Problem statement -
Please convert the material below into a Markdown table with the columns Row and Entry, putting each line in its own numbered row and leaving out blank lines.

Data records -
========================================================================

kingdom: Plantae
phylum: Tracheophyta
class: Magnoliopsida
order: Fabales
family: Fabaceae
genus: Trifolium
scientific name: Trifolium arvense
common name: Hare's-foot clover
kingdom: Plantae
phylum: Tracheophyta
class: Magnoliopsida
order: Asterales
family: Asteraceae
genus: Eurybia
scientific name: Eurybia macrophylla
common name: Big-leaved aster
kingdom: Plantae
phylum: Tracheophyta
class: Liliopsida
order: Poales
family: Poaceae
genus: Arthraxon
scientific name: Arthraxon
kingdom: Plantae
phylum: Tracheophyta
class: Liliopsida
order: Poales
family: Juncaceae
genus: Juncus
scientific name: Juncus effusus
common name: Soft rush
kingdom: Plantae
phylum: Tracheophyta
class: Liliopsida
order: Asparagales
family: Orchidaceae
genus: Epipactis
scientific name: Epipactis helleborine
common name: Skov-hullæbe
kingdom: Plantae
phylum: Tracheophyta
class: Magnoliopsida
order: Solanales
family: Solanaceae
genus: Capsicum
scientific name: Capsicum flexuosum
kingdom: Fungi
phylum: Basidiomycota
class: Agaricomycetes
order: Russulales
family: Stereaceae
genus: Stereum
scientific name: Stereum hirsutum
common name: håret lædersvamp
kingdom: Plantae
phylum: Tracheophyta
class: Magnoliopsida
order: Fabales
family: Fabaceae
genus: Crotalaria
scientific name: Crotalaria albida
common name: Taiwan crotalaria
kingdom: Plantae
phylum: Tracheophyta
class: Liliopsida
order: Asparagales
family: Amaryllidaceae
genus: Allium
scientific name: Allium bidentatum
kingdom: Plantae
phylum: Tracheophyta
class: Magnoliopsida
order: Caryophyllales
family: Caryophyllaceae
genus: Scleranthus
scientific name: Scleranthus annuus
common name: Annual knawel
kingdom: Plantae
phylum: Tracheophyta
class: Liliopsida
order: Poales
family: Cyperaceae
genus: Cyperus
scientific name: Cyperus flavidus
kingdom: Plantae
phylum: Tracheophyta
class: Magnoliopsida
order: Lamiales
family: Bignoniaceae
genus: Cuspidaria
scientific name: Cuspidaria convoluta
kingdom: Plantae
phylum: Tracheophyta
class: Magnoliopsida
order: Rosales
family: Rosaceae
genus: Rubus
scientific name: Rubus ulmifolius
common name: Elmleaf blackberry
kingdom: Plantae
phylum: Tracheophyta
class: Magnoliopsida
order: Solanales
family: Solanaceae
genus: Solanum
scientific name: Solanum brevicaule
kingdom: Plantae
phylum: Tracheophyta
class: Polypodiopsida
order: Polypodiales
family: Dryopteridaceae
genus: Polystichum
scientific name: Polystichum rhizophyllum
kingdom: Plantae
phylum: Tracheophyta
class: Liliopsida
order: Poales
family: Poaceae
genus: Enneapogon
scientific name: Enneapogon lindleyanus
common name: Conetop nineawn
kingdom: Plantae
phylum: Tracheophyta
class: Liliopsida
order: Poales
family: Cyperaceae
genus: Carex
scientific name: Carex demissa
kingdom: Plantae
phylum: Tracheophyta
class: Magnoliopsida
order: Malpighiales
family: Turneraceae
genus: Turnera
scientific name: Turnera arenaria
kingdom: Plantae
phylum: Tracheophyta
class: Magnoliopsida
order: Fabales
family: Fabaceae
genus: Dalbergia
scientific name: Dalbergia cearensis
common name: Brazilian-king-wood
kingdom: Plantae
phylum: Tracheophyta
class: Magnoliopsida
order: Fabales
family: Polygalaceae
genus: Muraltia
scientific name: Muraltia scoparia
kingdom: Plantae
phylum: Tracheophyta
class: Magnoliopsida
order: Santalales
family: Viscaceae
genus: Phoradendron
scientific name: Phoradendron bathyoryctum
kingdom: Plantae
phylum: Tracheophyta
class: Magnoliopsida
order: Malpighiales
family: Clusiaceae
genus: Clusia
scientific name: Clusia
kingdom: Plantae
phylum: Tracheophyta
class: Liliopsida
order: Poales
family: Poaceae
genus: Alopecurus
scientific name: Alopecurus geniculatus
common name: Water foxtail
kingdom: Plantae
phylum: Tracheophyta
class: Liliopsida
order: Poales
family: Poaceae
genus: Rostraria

========================================================================

Solution to this problem -
| Row | Entry |
|---|---|
| 1 | kingdom: Plantae |
| 2 | phylum: Tracheophyta |
| 3 | class: Magnoliopsida |
| 4 | order: Fabales |
| 5 | family: Fabaceae |
| 6 | genus: Trifolium |
| 7 | scientific name: Trifolium arvense |
| 8 | common name: Hare's-foot clover |
| 9 | kingdom: Plantae |
| 10 | phylum: Tracheophyta |
| 11 | class: Magnoliopsida |
| 12 | order: Asterales |
| 13 | family: Asteraceae |
| 14 | genus: Eurybia |
| 15 | scientific name: Eurybia macrophylla |
| 16 | common name: Big-leaved aster |
| 17 | kingdom: Plantae |
| 18 | phylum: Tracheophyta |
| 19 | class: Liliopsida |
| 20 | order: Poales |
| 21 | family: Poaceae |
| 22 | genus: Arthraxon |
| 23 | scientific name: Arthraxon |
| 24 | kingdom: Plantae |
| 25 | phylum: Tracheophyta |
| 26 | class: Liliopsida |
| 27 | order: Poales |
| 28 | family: Juncaceae |
| 29 | genus: Juncus |
| 30 | scientific name: Juncus effusus |
| 31 | common name: Soft rush |
| 32 | kingdom: Plantae |
| 33 | phylum: Tracheophyta |
| 34 | class: Liliopsida |
| 35 | order: Asparagales |
| 36 | family: Orchidaceae |
| 37 | genus: Epipactis |
| 38 | scientific name: Epipactis helleborine |
| 39 | common name: Skov-hullæbe |
| 40 | kingdom: Plantae |
| 41 | phylum: Tracheophyta |
| 42 | class: Magnoliopsida |
| 43 | order: Solanales |
| 44 | family: Solanaceae |
| 45 | genus: Capsicum |
| 46 | scientific name: Capsicum flexuosum |
| 47 | kingdom: Fungi |
| 48 | phylum: Basidiomycota |
| 49 | class: Agaricomycetes |
| 50 | order: Russulales |
| 51 | family: Stereaceae |
| 52 | genus: Stereum |
| 53 | scientific name: Stereum hirsutum |
| 54 | common name: håret lædersvamp |
| 55 | kingdom: Plantae |
| 56 | phylum: Tracheophyta |
| 57 | class: Magnoliopsida |
| 58 | order: Fabales |
| 59 | family: Fabaceae |
| 60 | genus: Crotalaria |
| 61 | scientific name: Crotalaria albida |
| 62 | common name: Taiwan crotalaria |
| 63 | kingdom: Plantae |
| 64 | phylum: Tracheophyta |
| 65 | class: Liliopsida |
| 66 | order: Asparagales |
| 67 | family: Amaryllidaceae |
| 68 | genus: Allium |
| 69 | scientific name: Allium bidentatum |
| 70 | kingdom: Plantae |
| 71 | phylum: Tracheophyta |
| 72 | class: Magnoliopsida |
| 73 | order: Caryophyllales |
| 74 | family: Caryophyllaceae |
| 75 | genus: Scleranthus |
| 76 | scientific name: Scleranthus annuus |
| 77 | common name: Annual knawel |
| 78 | kingdom: Plantae |
| 79 | phylum: Tracheophyta |
| 80 | class: Liliopsida |
| 81 | order: Poales |
| 82 | family: Cyperaceae |
| 83 | genus: Cyperus |
| 84 | scientific name: Cyperus flavidus |
| 85 | kingdom: Plantae |
| 86 | phylum: Tracheophyta |
| 87 | class: Magnoliopsida |
| 88 | order: Lamiales |
| 89 | family: Bignoniaceae |
| 90 | genus: Cuspidaria |
| 91 | scientific name: Cuspidaria convoluta |
| 92 | kingdom: Plantae |
| 93 | phylum: Tracheophyta |
| 94 | class: Magnoliopsida |
| 95 | order: Rosales |
| 96 | family: Rosaceae |
| 97 | genus: Rubus |
| 98 | scientific name: Rubus ulmifolius |
| 99 | common name: Elmleaf blackberry |
| 100 | kingdom: Plantae |
| 101 | phylum: Tracheophyta |
| 102 | class: Magnoliopsida |
| 103 | order: Solanales |
| 104 | family: Solanaceae |
| 105 | genus: Solanum |
| 106 | scientific name: Solanum brevicaule |
| 107 | kingdom: Plantae |
| 108 | phylum: Tracheophyta |
| 109 | class: Polypodiopsida |
| 110 | order: Polypodiales |
| 111 | family: Dryopteridaceae |
| 112 | genus: Polystichum |
| 113 | scientific name: Polystichum rhizophyllum |
| 114 | kingdom: Plantae |
| 115 | phylum: Tracheophyta |
| 116 | class: Liliopsida |
| 117 | order: Poales |
| 118 | family: Poaceae |
| 119 | genus: Enneapogon |
| 120 | scientific name: Enneapogon lindleyanus |
| 121 | common name: Conetop nineawn |
| 122 | kingdom: Plantae |
| 123 | phylum: Tracheophyta |
| 124 | class: Liliopsida |
| 125 | order: Poales |
| 126 | family: Cyperaceae |
| 127 | genus: Carex |
| 128 | scientific name: Carex demissa |
| 129 | kingdom: Plantae |
| 130 | phylum: Tracheophyta |
| 131 | class: Magnoliopsida |
| 132 | order: Malpighiales |
| 133 | family: Turneraceae |
| 134 | genus: Turnera |
| 135 | scientific name: Turnera arenaria |
| 136 | kingdom: Plantae |
| 137 | phylum: Tracheophyta |
| 138 | class: Magnoliopsida |
| 139 | order: Fabales |
| 140 | family: Fabaceae |
| 141 | genus: Dalbergia |
| 142 | scientific name: Dalbergia cearensis |
| 143 | common name: Brazilian-king-wood |
| 144 | kingdom: Plantae |
| 145 | phylum: Tracheophyta |
| 146 | class: Magnoliopsida |
| 147 | order: Fabales |
| 148 | family: Polygalaceae |
| 149 | genus: Muraltia |
| 150 | scientific name: Muraltia scoparia |
| 151 | kingdom: Plantae |
| 152 | phylum: Tracheophyta |
| 153 | class: Magnoliopsida |
| 154 | order: Santalales |
| 155 | family: Viscaceae |
| 156 | genus: Phoradendron |
| 157 | scientific name: Phoradendron bathyoryctum |
| 158 | kingdom: Plantae |
| 159 | phylum: Tracheophyta |
| 160 | class: Magnoliopsida |
| 161 | order: Malpighiales |
| 162 | family: Clusiaceae |
| 163 | genus: Clusia |
| 164 | scientific name: Clusia |
| 165 | kingdom: Plantae |
| 166 | phylum: Tracheophyta |
| 167 | class: Liliopsida |
| 168 | order: Poales |
| 169 | family: Poaceae |
| 170 | genus: Alopecurus |
| 171 | scientific name: Alopecurus geniculatus |
| 172 | common name: Water foxtail |
| 173 | kingdom: Plantae |
| 174 | phylum: Tracheophyta |
| 175 | class: Liliopsida |
| 176 | order: Poales |
| 177 | family: Poaceae |
| 178 | genus: Rostraria |